Nel corso dell’articolo in via di pubblicazione sulla rivista “Relazioni” l’autore, per stare nel format, ha dovutro rinunciare anche ad alcune citazioni. Qui riprodotte.

La prima

Citazione ricordata un anno fa da Giovanni Belardelli per porre la questione della comprensione degli accadimenti, ovvero la capacità di cogliere i nessi e non solo le notizie riguardanti “i fatti”. Ciò che dovrebbe sempre più diventare l’obiettivo strategico del rinnovamento della stessa comunicazione pubblica.  Scriveva dunque Belardelli:

Fino a qualche anno fa, la parte della popolazione in grado di discutere di una questione con qualche competenza era sì una minoranza, ma riusciva comunque a contribuire alla discussione pubblica con argomentazioni che, condivisibili o meno, avevano uno spessore, andavano oltre la battuta estemporanea o il tweet.
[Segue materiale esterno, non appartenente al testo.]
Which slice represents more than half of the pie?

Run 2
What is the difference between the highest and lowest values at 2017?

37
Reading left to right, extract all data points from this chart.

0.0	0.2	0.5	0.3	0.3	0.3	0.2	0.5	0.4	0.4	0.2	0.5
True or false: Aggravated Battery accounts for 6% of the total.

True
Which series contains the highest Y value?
Qualcosa di quelle argomentazioni — si trattasse di un discorso parlamentare, un dibattito in una sezione di partito, un corteo sindacale, un servizio televisivo, l’editoriale di un quotidiano — si diffondeva per mille rivoli nella società influenzando alla fine anche le proverbiali chiacchiere nei «bar dello Sport». Oggi invece abbiamo superato la soglia di guardia, se gli stessi servizi dei Tg sono spesso incentrati sulla semplice riproduzione di un post o di un video dei due vicepresidenti del Consiglio. Se le discussioni politiche – che si tratti dei leader o dei follower poco cambia – riproducono di continuo una banale contrapposizione amico-nemico, dando forma a una realtà parallela e virtuale: secondo alcuni saremmo di fronte a un’invasione dei migranti, secondo altri saremmo invece sommersi da un’onda nera parafascista e così via”.

La seconda

Non direi precisamente che la nostra è una politica per la ripresa – ha detto in una intervista ad hoc per il “Domenicale” dell’Osservatorio a maggio il sociologo Nadio Delai[1] – cioè è difficile leggerci dentro la determinazione alla reattività, alla mobilitazione al lavoro, al sostegno non all’assistenza ma appunto alla produzione. Capisco che devi far sentire di presidiare un welfare funzionante (in Europa con molta minore burocrazia distributiva). Ma il punto di fondo è mettere in moto con furore la necessità di lavorare, non di compilare liste infinite di categorie da sostenere con i bonus. Il punto è di non promuovere la sportellizzazione dell’assistenza”.


[1] Domenicale n. 11 del 24 maggio 2020, nella fase cioè di gestazione delle misure di uscita dalla situazione di stretto lockdown. Nadio Delai è presidente di Ermeneia. E’ stato direttore del Censis, successivamente direttore di Rai 1 e direttore centrale Strategie delle Ferrovie dello Stato.